En la tarde del 21 de abril de 1990, recibía, en mi piso familiar de estudiante en Granada, la llamada telefónica más brutal de mi vida: me comunicaban que mi único hermano, año y medio más joven que yo, acababa de fallecer; moría a los 21 años, en Andújar.
Detrás de su inesperado deceso, se encontraba un espíritu rebelde y audaz, un chico noble y trabajador, fuerte, de atractiva personalidad, pero también una adicción que ese fatídico día colisionó, presuntamente, con los principios activos de una medicación terapéutica que por entonces se prescribía en algunos centros públicos de drogodependencias, durante el tratamiento de deshabituación a la heroína.
Para la nota que apareció en prensa provincial, para conocidos y menos conocidos, fue una triste muerte más, por “sobredosis”. Sin más. Para qué entrar en detalles. Al fin y al cabo, las muertes de drogadictos -infame palabra- estaban al orden del día, y la responsabilidad, a ojos de parte de la sociedad de aquella época, era exclusivamente del finado.
Renunciando al impulso e inercia natural, -no sin esfuerzo, por no contrariar a quienes no me animaban a ello-, a investigar los detalles de lo ocurrido, que no fue ni inevitable ni previsible, e ir así más allá del infortunio, decidí -decidimos mi madre y yo- que sería mejor mirar hacia adelante y prestar ayuda, acompañar, a otras familias que estuvieran en situaciones de convivencia con la drogodependencia.
Y la Asociación Andújar contra la Droga, fue el activo y sanador espacio comunitario donde recalamos. Mujeres; madres, hermanas, esposas, bravas, brillantes, locuaces y serviciales, agitadoras y afectivas. Peleonas. Paquita, Loli, Carmen, Dolores, Mercedes, Rosario, Lola, Charo, Alicia y Lucía, mi madre. Pocos hombres. El protagonismo, la fuerza, la solidaridad, las ganas de ayudar les pertenecían a ellas.
Han pasado casi 35 años de aquel primer encuentro, la Asociación duró casi veinte años más, a pleno rendimiento; cambiaron caras, se profesionalizó, creció en repercusión y proyección. Y ellas, la mayoría, seguían allí. Evidentemente, ya acusaban el paso del tiempo; que aparte de envejecernos, nos apaga paulatinamente por la fuerza del cambio de los hábitos del nuevo entorno generacional que nos rodea.

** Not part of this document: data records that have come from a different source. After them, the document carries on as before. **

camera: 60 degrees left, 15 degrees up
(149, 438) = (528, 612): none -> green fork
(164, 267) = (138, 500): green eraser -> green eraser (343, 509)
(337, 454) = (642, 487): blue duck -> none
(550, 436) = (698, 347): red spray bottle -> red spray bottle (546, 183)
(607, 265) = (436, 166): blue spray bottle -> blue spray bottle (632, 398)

La veterana Asociación Andújar Contra la Droga no escapó a ese destino, no sin antes hacer un más que positivo balance de los objetivos cumplidos.
Es cierto, en la primera década de este siglo los cambios en los patrones de ocio y de consumo en parte de la población juvenil, afectó a la percepción y a la relación que estos mantenían con el uso de drogas legales e ilegales, y con el riesgo de adicciones.
Los datos epidémicos recientes de consumo de drogas ilegales con problemas de dependencia se centran, por orden de consumo, en el cannabis, la cocaína y las drogas sintéticas; en 2017, casi 47.000 personas fueron admitidas en centros públicos para ser tratados por conflictos de adicción con esas sustancias psicoactivas. Las urgencias hospitalarias por drogas (43% por cocaína) no dejan de incrementarse año tras año. Son cifras importantes. Y tristes.
Si a este ambiguo panorama incorporamos otras adicciones comportamentales que, aupadas por las redes sociales y las nuevas tecnologías, son consideradas socialmente, también, “menores”, como el consumo compulsivo de porno, el juego patológico y la adicción a los videojuegos, resulta que la vulnerabilidad de nuestros jóvenes se multiplica y la problemática se hace multidimensional.
No soy especialista en el abordaje de las adicciones, aunque las hubiera sufrido en carnes cercanas, pero percibo que, como integrantes de esta sociedad moderna bien informada, no estamos corrigiendo la inquietante expansión, discreta y terca, de esta peligrosa burbuja de “la pérdida de respeto a las drogas, al alcohol, y los usos obsesivos de las nuevas tecnologías”.
No soy especialista en prevención de adicciones, pero no me parece descabellado estudiar la despenalización o legalización, según los casos, de determinadas drogas. A la vista está que algo falla, cuando llegan a cualquier punto y el precio no disuade.
Y quizás sería preferible invertir parte del dinero destinado a la lucha contra el narcotráfico -la oferta-, en programas formativos y educativos juveniles, en ocio alternativo sostenible, en propuestas recreativas saludables, en talleres de cooperación y solidaridad, en dinamización social y cultural, es decir, en formación activa en valores y alternativas vitales, dirigidos al joven destinatario -la demanda-.
No soy especialista en sociología, pero, en definitiva, es necesario y urgente recuperar la alta sensibilización social contra las drogas de hace 35 años: una nueva generación de jóvenes está a la vuelta de la esquina.